/sentiment-analysis-on-issues

This is a fork from Jonathan Cheruvelil's (@jcheruve) project at Cal Poly (concluded on Spring 2018 and supervised by me)

Primary LanguageJava

Senior-Project

This is my senior project for running sentiment analysis on commit messages for Jira projects. This package includes the code that I wrote for obtaining the data from Jira to run the analysis.

There were a few APIs that I tried out for querying Jira, but JRJC (Jira REST Java Client) was the one that worked best for me. It is a bit wonky and weird to use, but I was able to get it work well enough.

All the magic happens in JRJC.java and SSWrapper.java. Here's a walkthrough of the code:

setup()

The setup() method sets up the Jira client and creates a new CSV file to dump the data. Notice that the createWithBasicHttpAuthentication() call requires your Jira username and password. If you don't have a Jira account, signing up is free and easy.

I used CSVPrinter to print the data to a csv file. This example outputs the data to a file called sample.csv.

main()

main() will search Jira with a JQL (Jira Query Language) search. The code right now asks for the first 1000 issues for project HADOOP.

runSearch()

runSearch() will take each issue returned by the search, use the issueClient to obtain more information about it, and then write the info to the CSV. The code is pretty self-explanatory -- I had to write a bit of logic to format the data so that it would be easier to read in the CSV, but that's about it. The csvPrinter.flush() call will write to the CSV after each individual issue has been analyzed.

sentiment scores

runSearch() makes two calls to ssWrapper, a helper class I made for calling the sentiment analysis library. In the SSWrapper constructor, SentiStrength has to be initialized and you'll have to provide the path to where the SentiStrength data files are located. The process method will process the inputted text and prepare it for scoring. The compute call will actually compute the scores. Look here for more information about the sentiment analysis library. That page includes a word document that explains how to use the Java library.

General Guidance

This code isn't perfect, but it got the job done for me. The most annoying part, by far, was how inconsistent JRJC would be for me.
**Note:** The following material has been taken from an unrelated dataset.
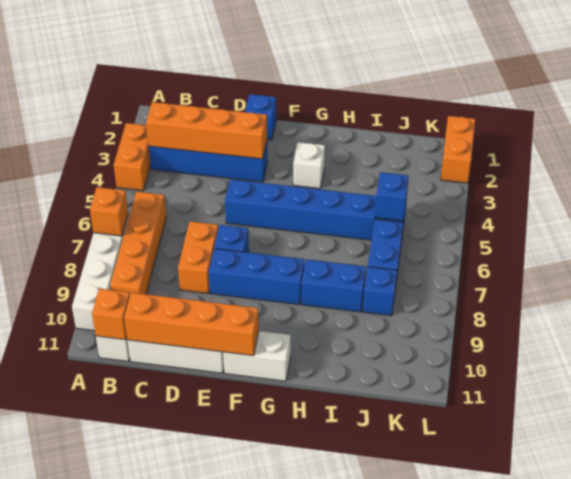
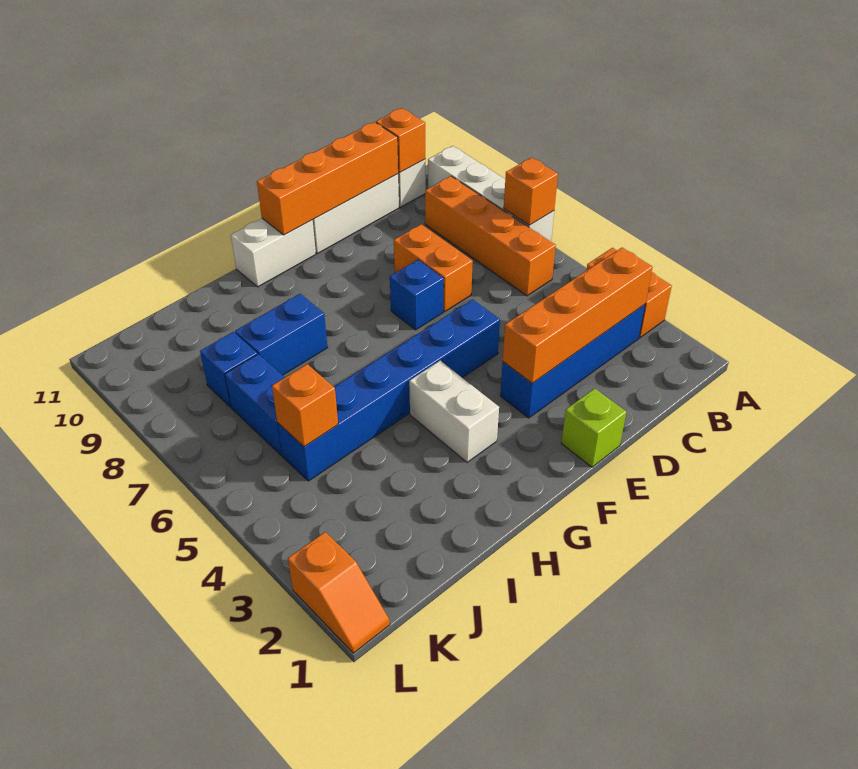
blue 1x1 brick [245,94,276,140] -> lime 1x1 brick [561,388,626,467]
blue 1x3 brick [209,248,304,305] -> none
white 1x1 brick [293,142,325,189] -> white 1x2 brick [409,361,499,462]
blue 1x1 brick [375,172,409,221] -> orange 1x1 brick [272,364,338,447]
orange 1x2 brick [441,116,475,183] -> orange 1x2 slope [288,532,390,653]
Sometimes I would be able to query for 1000 issues and it would finish within 7-8 minutes, yet other times it would take 20+ minutes and not even finish 200. There isn't much information for this library online and the error messages were quite cryptic, so I thought it was easier just to deal with the annoyances rather than look into fully resolving the issues. It's possible that the service doesn't like receiving such a large number of requests at once, causing it to error out. Anyway, if further investigation is needed, there are a lot of messages being logged that can be looked into.